_Exercícios propostos:_
- 1) Responda com base no texto sobre a Operação Narco Fluxo:
(a) Por qual apelido é conhecido Alexandre Paula de Sousa Santos?
(b) Quanto ele recebeu da YCFShop Tecnologia em Ecommerce em um intervalo de dois meses?
(c) Segundo a investigação, o que instituições financeiras fizeram com as contas da YCFShop?
- 2) Reproduza o trecho do texto sobre a Operação Narco Fluxo que começa em "Uma semana após" e termina em "ligadas ao artista.".
- 3) Prossiga o texto sobre a Operação Narco Fluxo a partir da última frase apresentada.

_Trecho da página:_

Uma semana após a deflagração da Operação Narco Fluxo, a Polícia Federal detalhou novas conexões financeiras que aproximam o funkeiro MC Ryan de empresas investigadas por fraude digital e lavagem de dinheiro. A apuração, conduzida no âmbito da Justiça Federal, aponta que valores oriundos de plataformas suspeitas de apostas ilegais teriam circulado por intermediários até alcançar contas ligadas ao artista.
Segundo os investigadores, o elo direto identificado é Alexandre Paula de Sousa Santos, conhecido como Belga, apontado como assessor e pessoa próxima do cantor desde a infância. Em um intervalo de dois meses, ele recebeu cerca de R$ 2,9 milhões da empresa YCFShop Tecnologia em Ecommerce, já investigada por supostos golpes envolvendo jogos virtuais e retenção indevida de valores de usuários.
Parte desse montante, de acordo com relatórios policiais, foi repassada à empresa MC Ryan SP Produção Artística, somando R$ 2,6 milhões ao longo de seis meses em 2024.
A YCFShop, conforme a investigação, teve contas encerradas por instituições financeiras após indícios de inconsistência nas operações. A empresa também aparece vinculada, em ações judiciais, a outras intermediadoras de pagamento associadas ao bloqueio de plataformas ilegais de apostas, incluindo sistemas que exploravam jogos online amplamente divulgados nas redes.

Dados de estimativa de pose de câmera
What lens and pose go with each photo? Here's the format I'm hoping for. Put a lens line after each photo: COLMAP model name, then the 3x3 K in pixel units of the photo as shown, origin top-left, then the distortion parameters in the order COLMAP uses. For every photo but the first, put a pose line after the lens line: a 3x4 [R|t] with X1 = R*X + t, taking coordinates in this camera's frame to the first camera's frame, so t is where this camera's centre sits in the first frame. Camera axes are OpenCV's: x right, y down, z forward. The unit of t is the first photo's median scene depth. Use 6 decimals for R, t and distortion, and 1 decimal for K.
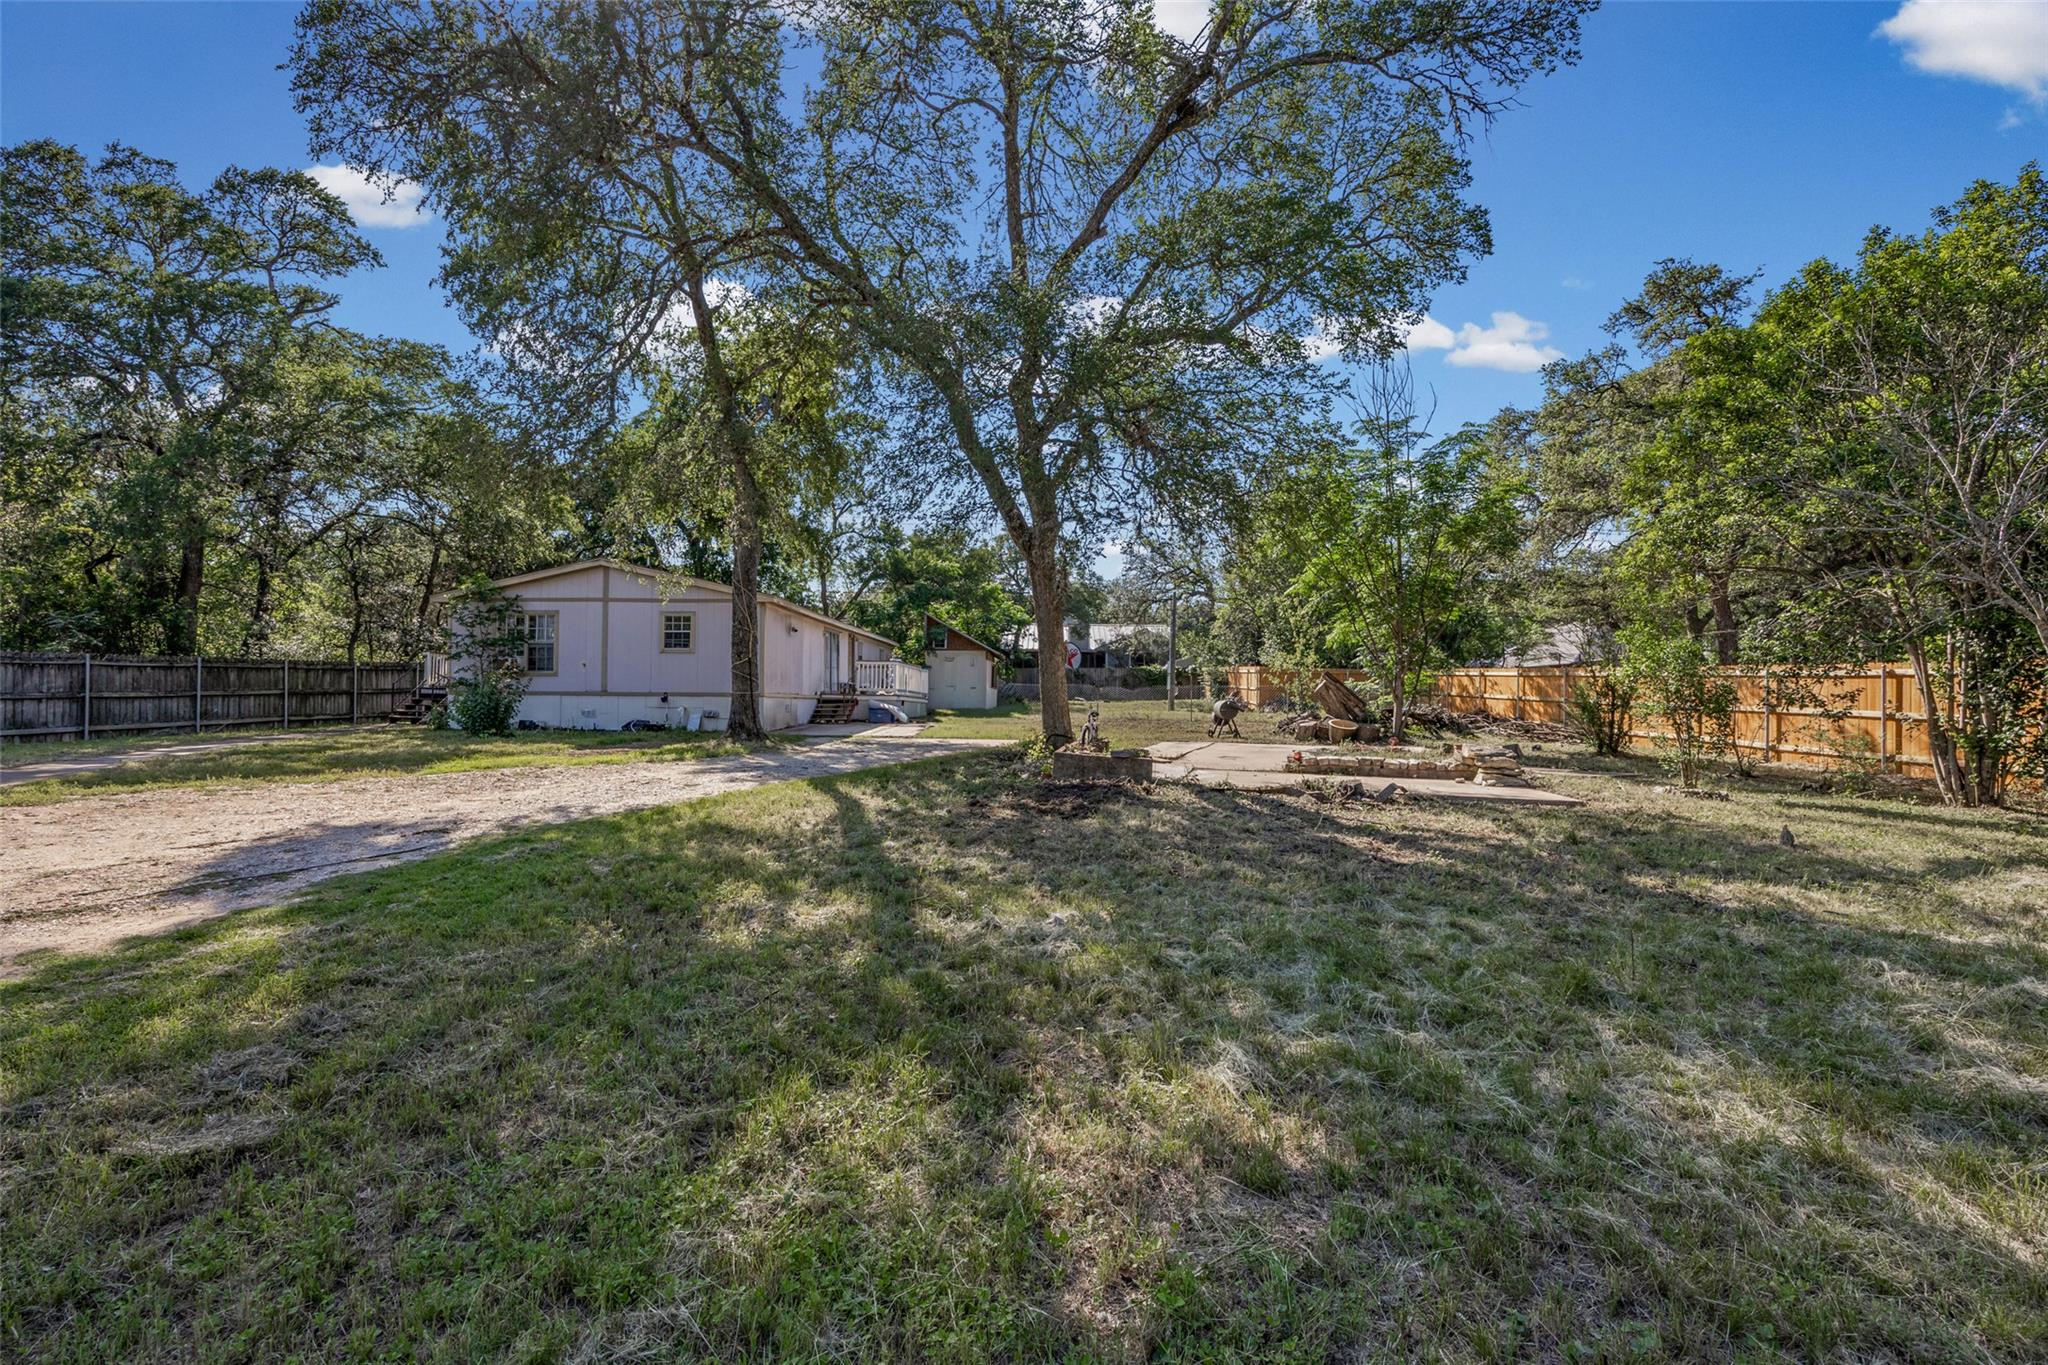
lens RADIAL K [[952.4, 0, 1024.0], [0, 952.4, 682.5], [0, 0, 1]] dist [-0.001564, -0.000521]
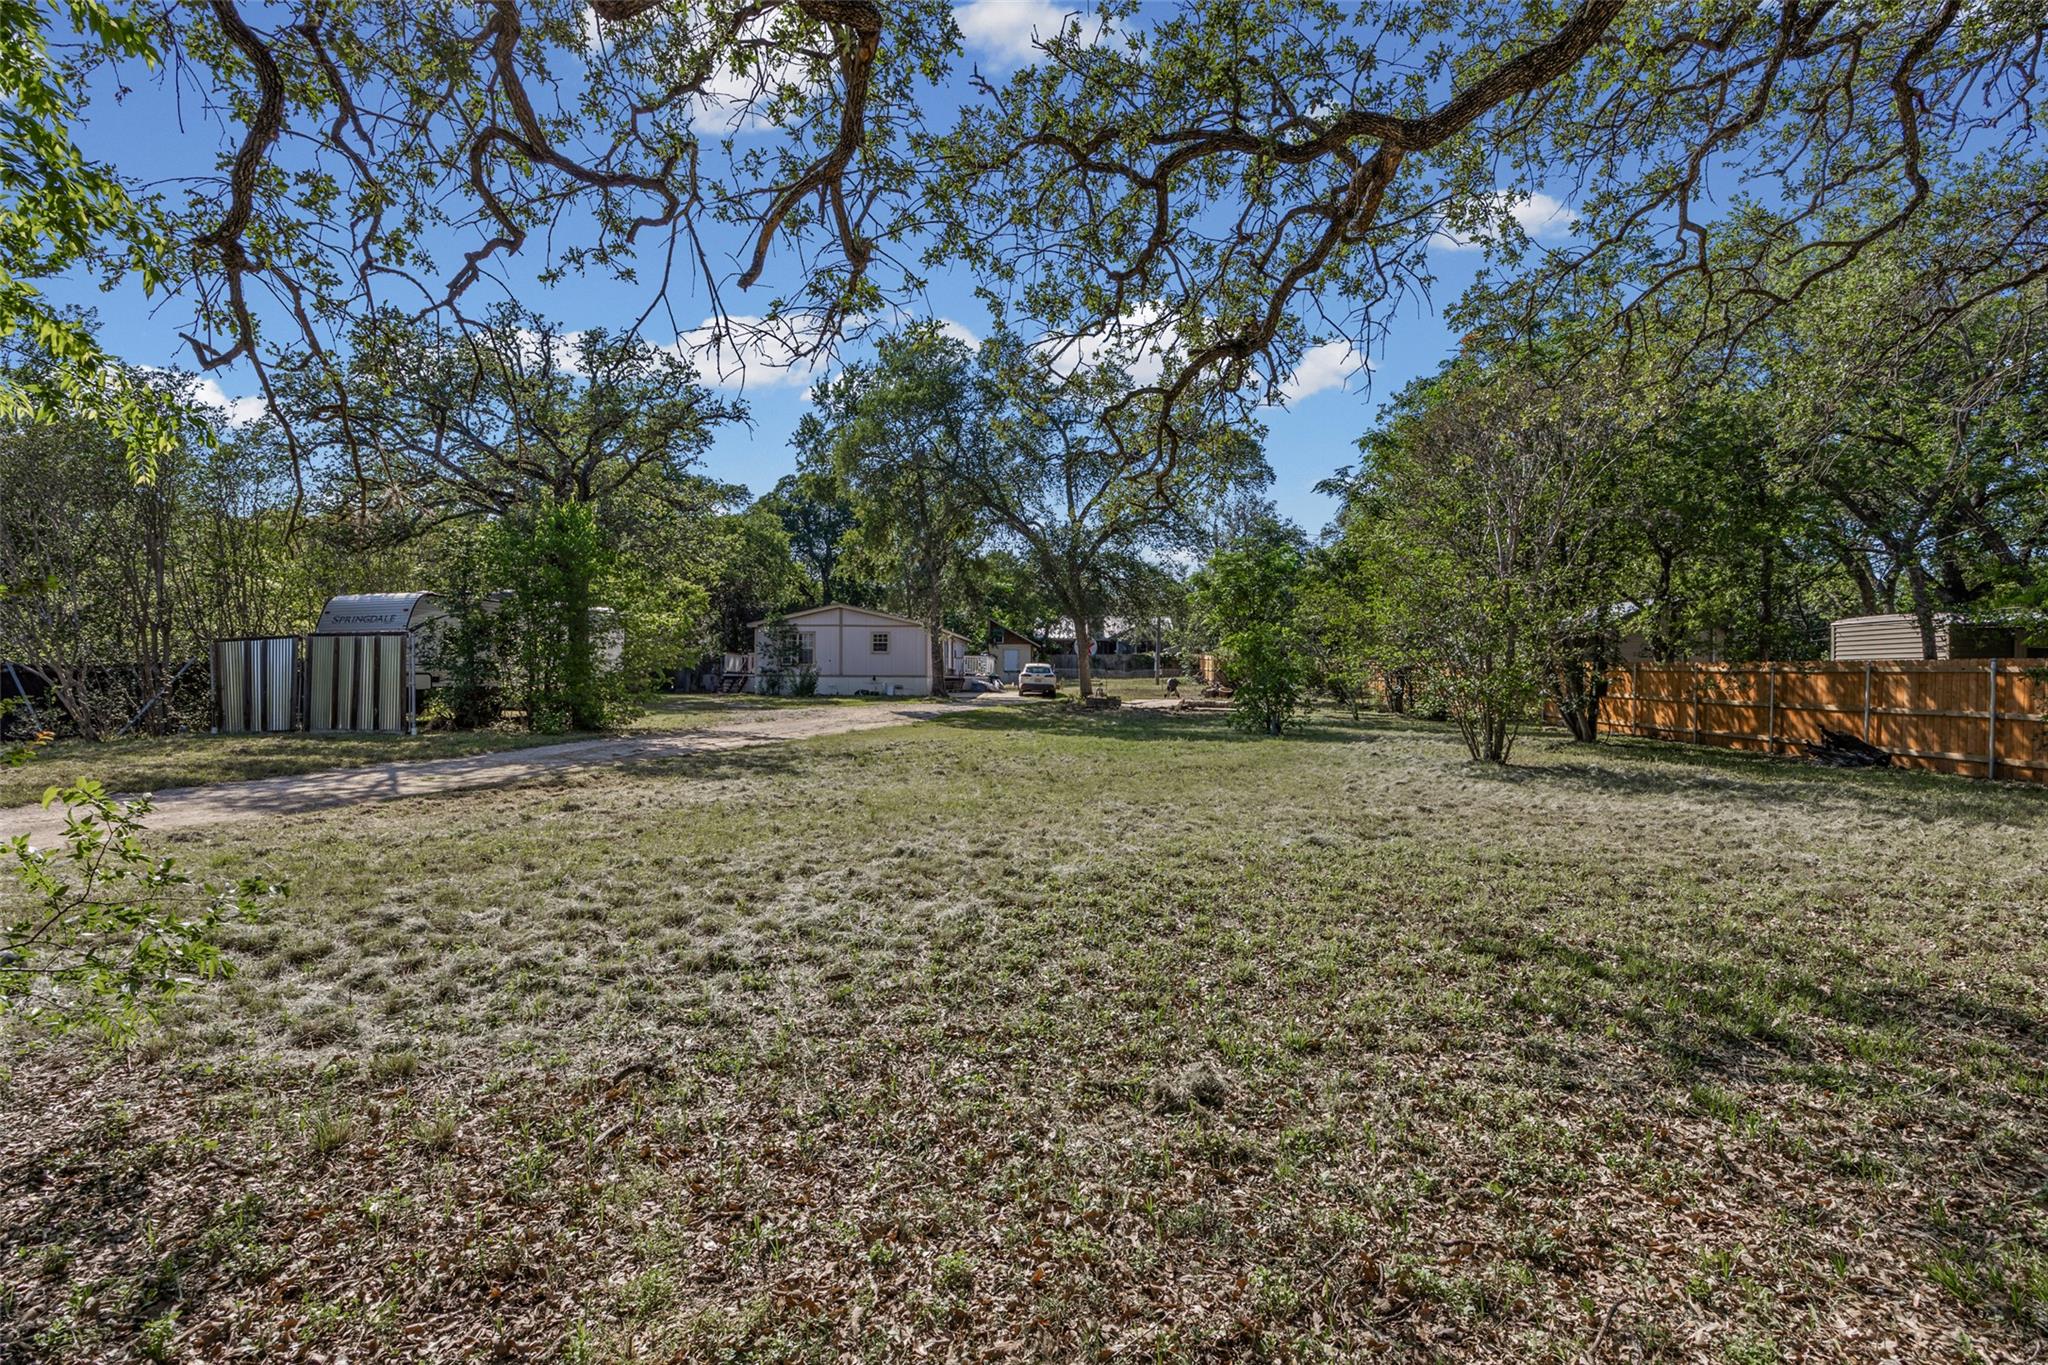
lens RADIAL K [[1025.2, 0, 1024.0], [0, 1025.2, 682.5], [0, 0, 1]] dist [0.001227, 0.000137]
pose [[0.999881, -0.007176, -0.013688, -0.054331], [0.007504, 0.999682, 0.024087, -0.022595], [0.013511, -0.024187, 0.999616, -1.004750]]
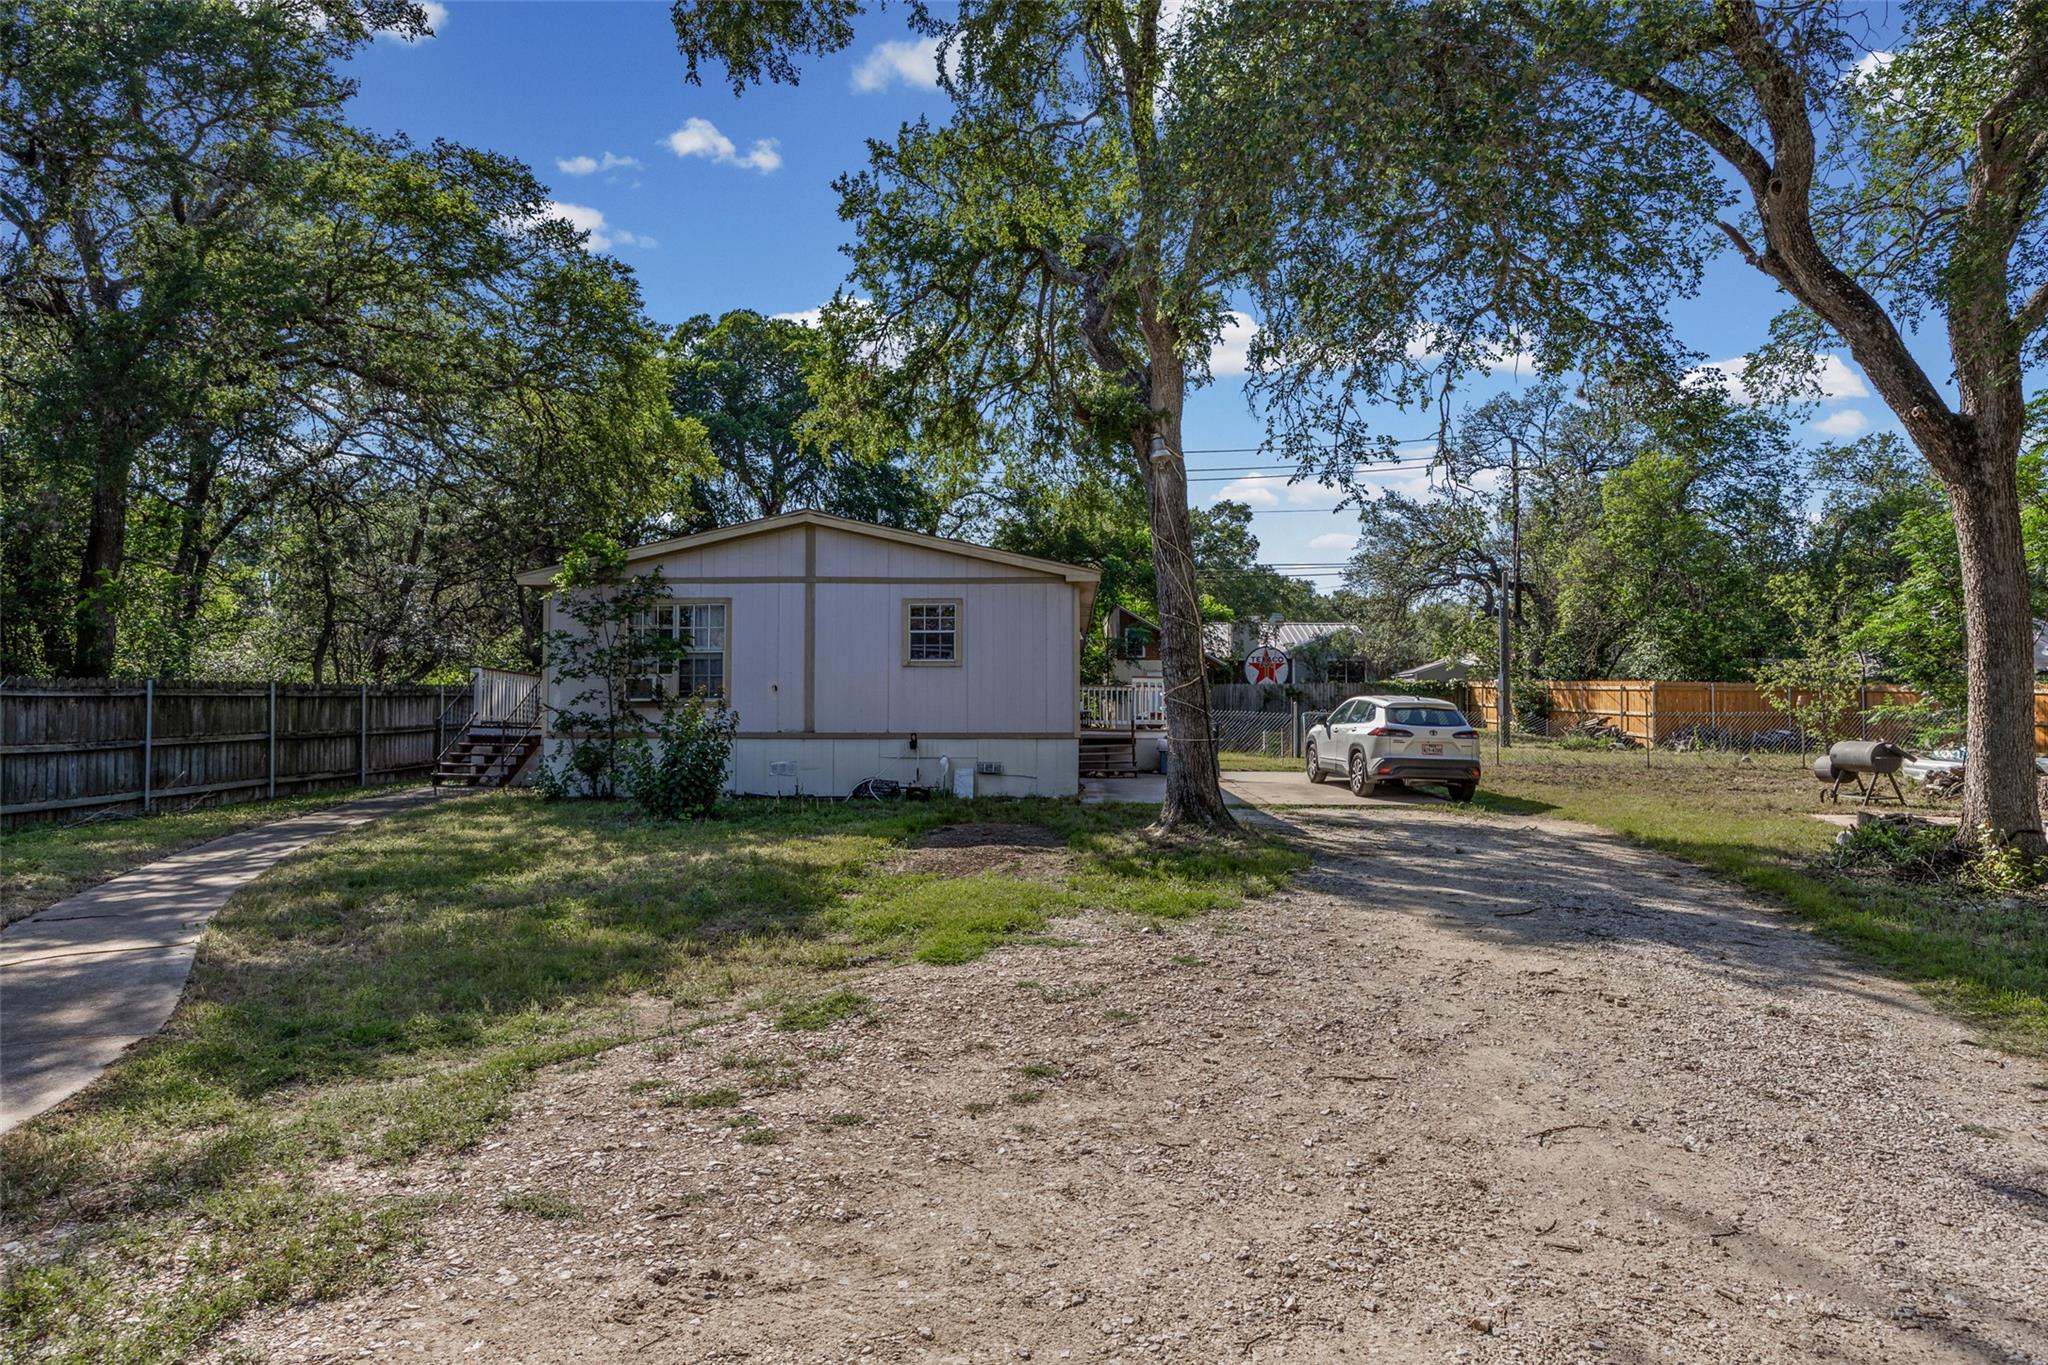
lens RADIAL K [[1196.4, 0, 1024.0], [0, 1196.4, 682.5], [0, 0, 1]] dist [0.000316, 0.000941]
pose [[0.999912, -0.006483, 0.011580, -0.312246], [0.006640, 0.999886, -0.013559, -0.010821], [-0.011491, 0.013634, 0.999841, 0.241668]]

_Respostas em sequência:_
- 1)
(a) Belga.
(b) Cerca de R$ 2,9 milhões.
(c) Encerraram as contas após indícios de inconsistência nas operações.

- 2)
Uma semana após a deflagração da Operação Narco Fluxo, a Polícia Federal detalhou novas conexões financeiras que aproximam o funkeiro MC Ryan de empresas investigadas por fraude digital e lavagem de dinheiro. A apuração, conduzida no âmbito da Justiça Federal, aponta que valores oriundos de plataformas suspeitas de apostas ilegais teriam circulado por intermediários até alcançar contas ligadas ao artista.

- 3)
A Polícia Federal sustenta que esse conjunto de empresas pode integrar uma estrutura mais ampla voltada à circulação de recursos provenientes de apostas clandestinas. No topo desse fluxo estaria a Golden Cat Processamento de Pagamentos, que, segundo a investigação, movimentou mais de R$ 1 bilhão e teria papel central na redistribuição desses valores.
A defesa do artista afirma que busca comprovar a origem lícita dos recursos recebidos e destaca a existência de acordos anteriores com o Ministério Público. Já representantes ligados à Golden Cat negam irregularidades e dizem confiar no andamento do processo judicial.